# Finally a bright enough LED lightbulb?



## DBoon (Mar 25, 2010)

See http://www.edn.com/article/CA6722379.html?nid=2431&rid=16344146

500 lumens (40W incandescent equivalent) for 7W of power for $22.


----------



## Seasoned Oak (Mar 28, 2010)

They have this lamp at sams club for some time now i bought some.


----------



## DBoon (Mar 28, 2010)

How good is the light quality and quantity?


----------



## Seasoned Oak (Apr 7, 2010)

DBoon said:
			
		

> How good is the light quality and quantity?

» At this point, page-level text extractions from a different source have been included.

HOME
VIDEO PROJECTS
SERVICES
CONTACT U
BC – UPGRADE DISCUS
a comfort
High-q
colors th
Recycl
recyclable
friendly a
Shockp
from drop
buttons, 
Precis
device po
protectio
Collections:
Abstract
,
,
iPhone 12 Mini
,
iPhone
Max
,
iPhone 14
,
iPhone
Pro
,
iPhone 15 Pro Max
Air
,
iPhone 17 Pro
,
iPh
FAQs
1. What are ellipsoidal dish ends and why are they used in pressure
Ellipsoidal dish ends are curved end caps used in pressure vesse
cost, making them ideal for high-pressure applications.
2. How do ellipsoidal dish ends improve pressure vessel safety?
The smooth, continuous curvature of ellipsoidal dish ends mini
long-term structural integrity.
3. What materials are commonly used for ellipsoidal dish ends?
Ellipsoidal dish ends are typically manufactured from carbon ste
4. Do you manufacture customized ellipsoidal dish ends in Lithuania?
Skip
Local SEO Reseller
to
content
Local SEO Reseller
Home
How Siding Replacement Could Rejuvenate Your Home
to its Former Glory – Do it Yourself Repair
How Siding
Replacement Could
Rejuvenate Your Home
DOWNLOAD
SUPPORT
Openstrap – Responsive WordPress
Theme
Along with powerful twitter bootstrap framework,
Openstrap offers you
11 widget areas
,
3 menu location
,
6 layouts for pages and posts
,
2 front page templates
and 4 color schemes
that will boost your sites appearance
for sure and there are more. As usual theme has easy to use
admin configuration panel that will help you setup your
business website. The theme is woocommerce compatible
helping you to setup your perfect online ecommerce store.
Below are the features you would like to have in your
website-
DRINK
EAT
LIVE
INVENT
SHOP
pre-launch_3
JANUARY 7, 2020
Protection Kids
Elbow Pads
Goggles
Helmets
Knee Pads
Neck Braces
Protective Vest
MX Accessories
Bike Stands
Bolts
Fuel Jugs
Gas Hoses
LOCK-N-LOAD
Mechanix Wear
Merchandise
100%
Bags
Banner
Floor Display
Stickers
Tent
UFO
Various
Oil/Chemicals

Not quite as bright as my CFL Equiv.R30 recessed lights in the kitchen ceiling,but acceptable. My wife loves the light which looks a lot like sunlight.
Could stand to be a little brighter but its still amazing for 3.5Watts of electricity.


----------



## rowerwet (May 11, 2010)

I hope this one works out
http://www.gizmag.com/ge-40-watt-replacement-led/14765/
so far led bulbs have been rather dim


----------



## begreen (May 11, 2010)

They're not there yet for me. Too expensive and low output. But I like the progress being made. At least now they don't all have that zombie bluish light.


----------



## mayhem (May 28, 2010)

2 more years of high energy cost and early adoption of LEDS in upper class private homes and businesses who realize it costs less to pay for the super expensive bulbs once every 7-8 years than to pay a guy $20/hr or so to change $3 bulbs once a year.  Then we'll be there with better technology, higher quality light output and lower prices.

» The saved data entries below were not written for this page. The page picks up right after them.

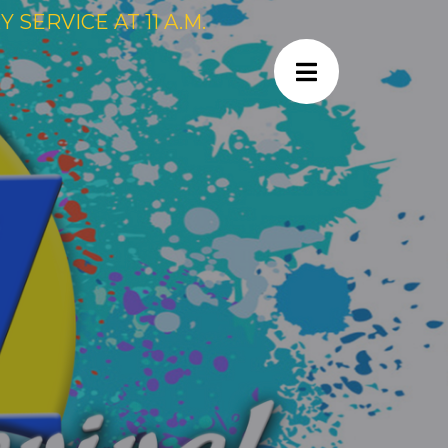
SERVICE AT 11 A.M.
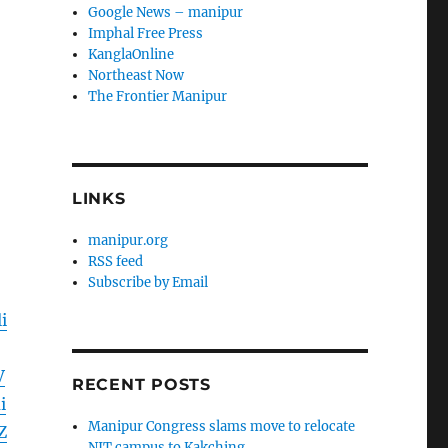
Google News – manipur
Imphal Free Press
KanglaOnline
Northeast Now
The Frontier Manipur
LINKS
manipur.org
RSS feed
Subscribe by Email
i
V
RECENT POSTS
i
Manipur Congress slams move to relocate
Z
NIT campus to Kakching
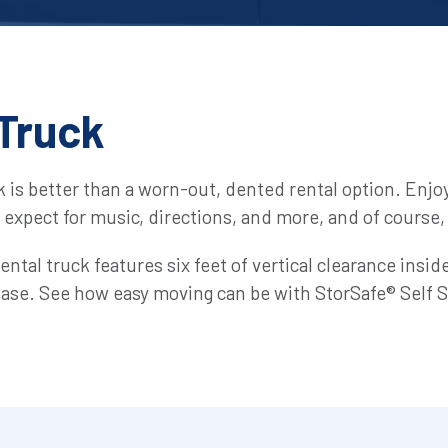
Truck
k is better than a worn-out, dented rental option. Enjo
u expect for music, directions, and more, and of course, i
 rental truck features six feet of vertical clearance insi
 ease. See how easy moving can be with StorSafe® Self S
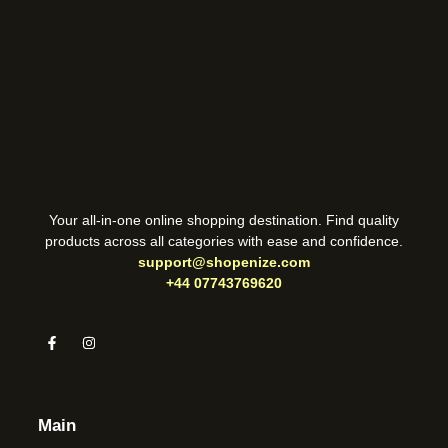
Your all-in-one online shopping destination. Find quality
products across all categories with ease and confidence.
support@shopenize.com
+44 07743769620
Main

The problem I have with alot of the newer batch of CFLs is the ballasts and electronics are frequently crap and the cheaper brands tend to burn out or brown out within a year or so.


----------



## jebatty (May 28, 2010)

Oh no! As a Class A Light Bulb Changer Specialist, compensation grade level 38, and still years to retirement, I think I'm going to be out-sourced by light bulbs that never need to be replaced. My skills might be suitable for retraining as a Light Bulb Duster. Is there still any job that's secure?


----------



## begreen (May 28, 2010)

Don't worry, your job is secure. It takes a committee to install one of these new-fangled bulbs.  :coolsmirk:


----------